- [Requirement] From the listing below, work out the number of lines containing "control" and give that number without comment.

- [Recorded data]
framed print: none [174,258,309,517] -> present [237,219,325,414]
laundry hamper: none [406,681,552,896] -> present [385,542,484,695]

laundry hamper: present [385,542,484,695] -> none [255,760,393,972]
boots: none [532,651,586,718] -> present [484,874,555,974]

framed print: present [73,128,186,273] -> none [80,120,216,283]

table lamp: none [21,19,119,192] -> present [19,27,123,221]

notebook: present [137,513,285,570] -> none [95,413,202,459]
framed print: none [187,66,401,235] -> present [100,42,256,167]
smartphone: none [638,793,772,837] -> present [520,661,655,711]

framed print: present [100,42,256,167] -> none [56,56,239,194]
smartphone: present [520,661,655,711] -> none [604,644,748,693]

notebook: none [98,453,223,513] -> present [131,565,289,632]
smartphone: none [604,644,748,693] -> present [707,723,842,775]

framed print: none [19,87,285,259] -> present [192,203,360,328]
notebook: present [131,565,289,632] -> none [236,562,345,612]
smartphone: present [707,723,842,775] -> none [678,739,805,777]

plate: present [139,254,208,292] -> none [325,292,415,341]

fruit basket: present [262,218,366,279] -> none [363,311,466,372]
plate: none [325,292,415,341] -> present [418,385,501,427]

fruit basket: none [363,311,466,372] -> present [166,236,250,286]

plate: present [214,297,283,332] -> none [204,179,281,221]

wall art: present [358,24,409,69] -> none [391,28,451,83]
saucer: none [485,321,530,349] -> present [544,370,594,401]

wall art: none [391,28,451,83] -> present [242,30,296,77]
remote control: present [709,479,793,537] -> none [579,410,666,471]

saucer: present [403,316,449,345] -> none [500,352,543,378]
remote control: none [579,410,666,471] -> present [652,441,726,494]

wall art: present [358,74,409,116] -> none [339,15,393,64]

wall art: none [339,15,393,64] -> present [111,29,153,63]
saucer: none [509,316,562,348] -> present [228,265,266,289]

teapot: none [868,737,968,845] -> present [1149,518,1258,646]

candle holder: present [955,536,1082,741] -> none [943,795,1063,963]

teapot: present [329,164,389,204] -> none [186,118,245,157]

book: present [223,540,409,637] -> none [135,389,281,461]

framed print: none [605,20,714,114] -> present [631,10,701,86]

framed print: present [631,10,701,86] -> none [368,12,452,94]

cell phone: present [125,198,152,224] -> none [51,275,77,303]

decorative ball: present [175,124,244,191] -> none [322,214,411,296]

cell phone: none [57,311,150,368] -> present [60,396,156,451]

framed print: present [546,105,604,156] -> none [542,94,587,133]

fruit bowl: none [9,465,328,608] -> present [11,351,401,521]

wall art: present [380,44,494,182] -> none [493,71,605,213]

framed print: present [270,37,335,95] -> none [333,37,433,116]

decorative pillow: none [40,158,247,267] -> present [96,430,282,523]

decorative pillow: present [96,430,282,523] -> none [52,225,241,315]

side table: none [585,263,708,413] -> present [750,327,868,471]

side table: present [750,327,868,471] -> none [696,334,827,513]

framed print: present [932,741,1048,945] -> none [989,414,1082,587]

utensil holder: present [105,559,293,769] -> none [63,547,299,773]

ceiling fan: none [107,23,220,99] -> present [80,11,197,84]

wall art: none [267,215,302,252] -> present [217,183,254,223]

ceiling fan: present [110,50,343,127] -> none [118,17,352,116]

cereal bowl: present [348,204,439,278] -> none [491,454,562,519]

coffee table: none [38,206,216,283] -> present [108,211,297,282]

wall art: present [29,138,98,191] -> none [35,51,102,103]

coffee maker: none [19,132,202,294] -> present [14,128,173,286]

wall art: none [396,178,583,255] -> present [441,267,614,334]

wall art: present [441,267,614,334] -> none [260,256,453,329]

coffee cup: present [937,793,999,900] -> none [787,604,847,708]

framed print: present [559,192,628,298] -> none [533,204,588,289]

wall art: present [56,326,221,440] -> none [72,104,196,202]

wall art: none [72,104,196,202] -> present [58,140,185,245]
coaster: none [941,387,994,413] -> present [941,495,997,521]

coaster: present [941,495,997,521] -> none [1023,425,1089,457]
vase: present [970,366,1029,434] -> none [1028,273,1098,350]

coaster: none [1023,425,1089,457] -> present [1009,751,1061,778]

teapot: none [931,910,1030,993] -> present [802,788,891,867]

- [Your solution] 2